Antigone savait qu’elle allait affronter la mort. On voyait qu’elle aimait la vie et que son désir n’était pas de la perdre, mais de la donner.  Henry Bauchau (1958).

Après avoir suivi Œdipe pendant dix ans, Antigone repart pour Thèbes, parce que la guerre et le meurtre sont en marche entre Polynice et Etéocle, ses deux frères. Elle sait que c’est là qu’elle doit être, c’est là que son cœur bat et que se décide son destin. A Thèbes, elle va faire don d’elle-même pour les pauvres, les malades, les blessés de la guerre. Sa présence lumineuse, son cri vont traverser la ville, la transpercer. Antigone est une femme juste, intrépide et obstinée. Elle va se battre pour réconcilier ses frères, pas parce que c’est une chose possible, mais la chose à faire.
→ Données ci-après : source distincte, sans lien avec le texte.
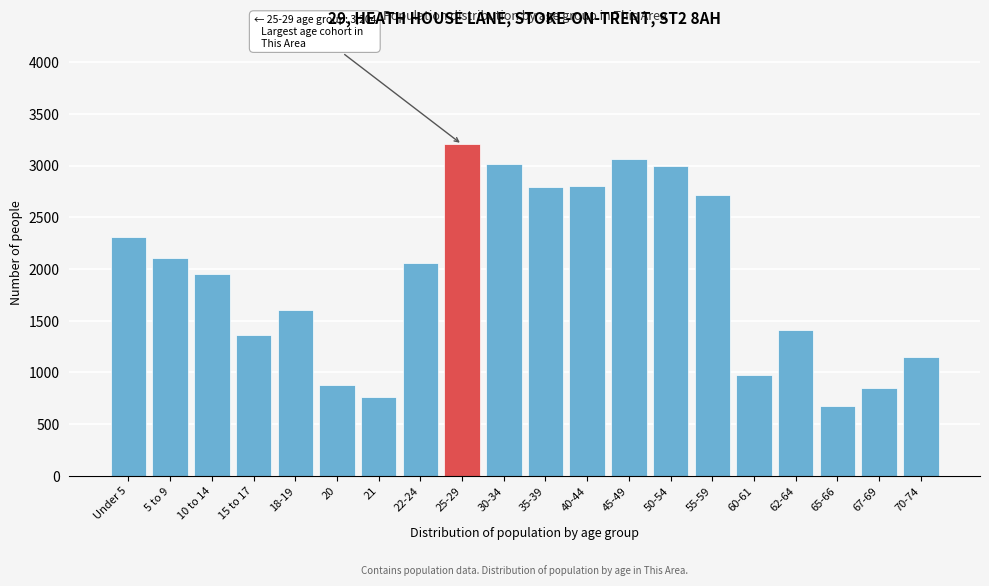

What is the difference between the maximum and second lowest values?

2442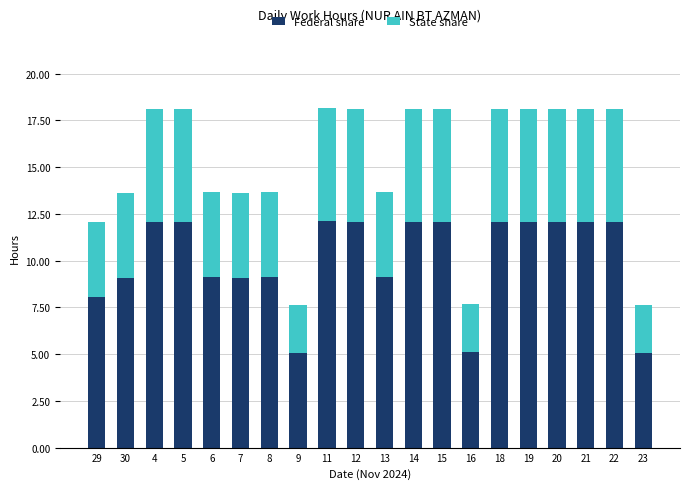

What is the average value of the Federal share series?

10.1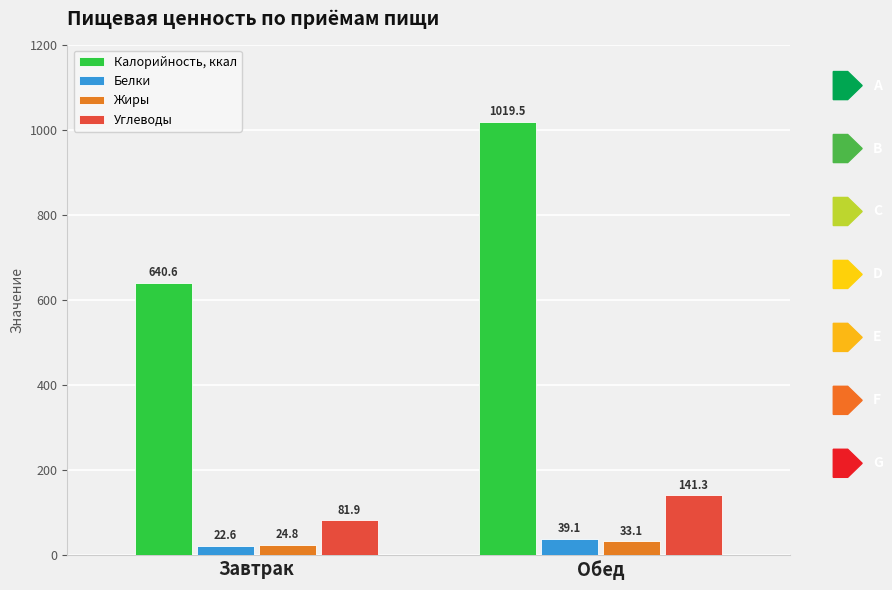

The value of Углеводы at Обед is 71.3. True or false?

False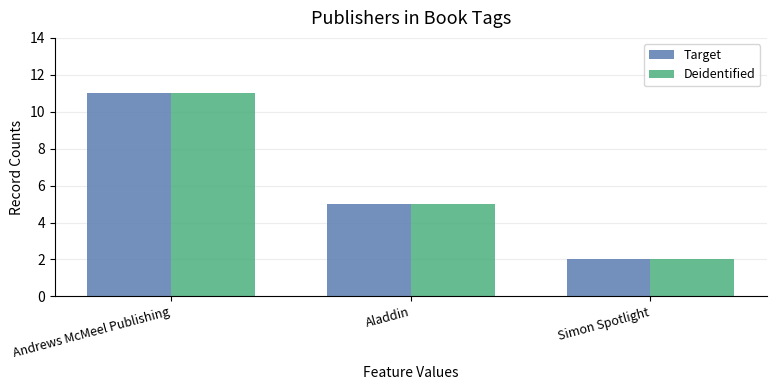

Where is Target nearest to the value 6?

Aladdin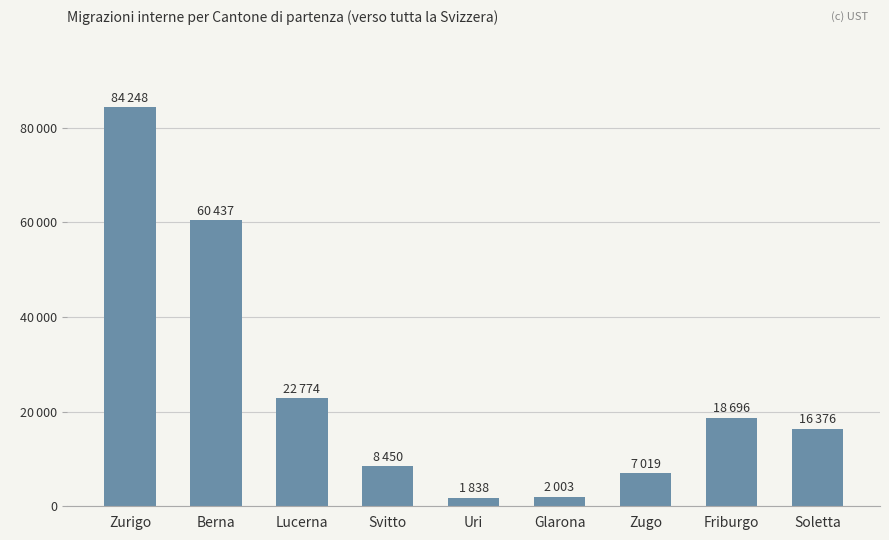

Between Zugo and Friburgo, which is larger?

Friburgo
Après l’assaut final, elle luttera jusqu’à la mort contre le nouveau roi Créon, pour que le corps de Polynice ne soit pas abandonné aux chiens et aux vautours.

Nous avons adapté la pièce de Sophocle et le roman d’Henry Bauchau, Antigone, pour la scène et pour l’écran.

C’est une fresque traversée d’épisodes extraordinaires où resplendissent la beauté des chevaux, l’éclat des armes dans une suite d’épreuves, de doutes, de joies et de déchirements. Nous avons choisi cette épopée pour qu’Antigone insuffle la même force aux 26 élèves de l’atelier et que son cri qui transperce Thèbes, continue à remuer le sol de la conscience que nous prenons du monde.